In this chapter he makes the point that it may be "nettling" to be reminded that our work is unfinished and that we yet have remaining possibilities, responsibilities and things that must be done or undone. "But, could we honestly worship the living God or care much about membership in the living Church if it all were not really so?"  He goes on to describe the various levels of acceptance of God.  There are those who are angry with God for not existing (he does not respond as a butler when they call), those who are angry because he does exist (that bothersome conscience thing), those who accept his existence, "but smugly do not choose to take him seriously."

Then there are "others [who] believe their morals are superior to God's. Because he does not adopt their issues or jump the hurdles they wish him to jump, they are not going to extend themselves in worship of him. The Lord describes such individuals as 'walking in darkness at noon-day.' (D&C 95:6) The living God will not be disregarded."
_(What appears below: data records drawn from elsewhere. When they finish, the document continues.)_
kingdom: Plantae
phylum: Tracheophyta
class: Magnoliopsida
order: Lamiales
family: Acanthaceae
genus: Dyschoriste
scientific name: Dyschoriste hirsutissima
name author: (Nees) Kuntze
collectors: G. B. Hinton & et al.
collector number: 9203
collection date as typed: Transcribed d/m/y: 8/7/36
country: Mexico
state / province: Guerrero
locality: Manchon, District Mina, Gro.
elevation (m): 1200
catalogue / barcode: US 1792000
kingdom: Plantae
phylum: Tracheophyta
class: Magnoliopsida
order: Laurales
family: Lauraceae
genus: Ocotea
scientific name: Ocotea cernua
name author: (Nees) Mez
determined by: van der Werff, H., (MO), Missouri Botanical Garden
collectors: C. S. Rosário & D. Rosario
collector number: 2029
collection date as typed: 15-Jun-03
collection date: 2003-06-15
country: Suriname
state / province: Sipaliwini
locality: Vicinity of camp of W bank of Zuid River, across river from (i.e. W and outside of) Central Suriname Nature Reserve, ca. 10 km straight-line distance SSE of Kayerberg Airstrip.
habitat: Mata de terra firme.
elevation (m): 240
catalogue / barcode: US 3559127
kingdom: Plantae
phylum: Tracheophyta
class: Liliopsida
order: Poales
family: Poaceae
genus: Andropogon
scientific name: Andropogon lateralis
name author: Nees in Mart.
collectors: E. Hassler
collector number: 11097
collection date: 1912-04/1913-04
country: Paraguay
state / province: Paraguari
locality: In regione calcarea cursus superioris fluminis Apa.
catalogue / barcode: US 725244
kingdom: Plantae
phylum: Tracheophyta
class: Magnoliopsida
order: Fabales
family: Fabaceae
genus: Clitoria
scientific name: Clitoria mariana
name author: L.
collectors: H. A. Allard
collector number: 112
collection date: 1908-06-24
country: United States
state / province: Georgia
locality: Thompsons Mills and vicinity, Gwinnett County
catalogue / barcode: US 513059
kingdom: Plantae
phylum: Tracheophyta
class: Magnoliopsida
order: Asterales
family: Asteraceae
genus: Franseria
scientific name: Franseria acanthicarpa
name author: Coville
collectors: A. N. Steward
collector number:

He then states that a "passive life force" (a God who is like a book on a shelf - there when you need him, but otherwise unnecessary) or "an indulgent grandfather God" (one who will change to match our superior morality) wouldn't worry about our life's challenges. "As long as we are being basically good boys and girls who might find some good to do in Tarshish [where Jonah tried to flee in order to change his mission to one he favored over Nineveh]. But we have a precise and loving Father in heaven who knows what we need and who loves us enough to get us to Nineveh instead of settling for the chores of Tarshish.
     "We keep forgetting that a test must really be a test, and a trial a trial... It is a measure of both the love of a living God and his perfect awareness of our needs.  In our hearts we often know this  even if we resent it!"

What of those who never choose to change their damning course; who place their morality before God's; who leave his living church, scriptures, worship and Christ's grace?  We also cannot assume we know their hearts, their conscience or their disabilities. We must only assume that a living God knows them deeply and completely.  They will receive what they have chosen and that with which they will be comfortable.  We weep for them, we grieve for them, but in the end, we must never cease loving them and trusting in a God whose infinite power will change them if they choose to come unto him.  Life tends to last a long time; longer than time, to be exact.  Much can happen that we cannot even predict.  We are patient and loving with them, but we do not accept evil and call it good.  We stay on a plane from which we can pull another up and not descend to a plane below where we should be.

The last verse of Section 11 states: "[A]s many as receive me, to them will I give power to become the sons of God, even to them that believe on my name." That is why we seek to know his will for us every day of our lives.  That is why we conform to his will despite our desires to avoid the challenges of Nineveh and just stay comfortable in Tarshish. The result is always that we become better than we thought we could in every aspect of our lives.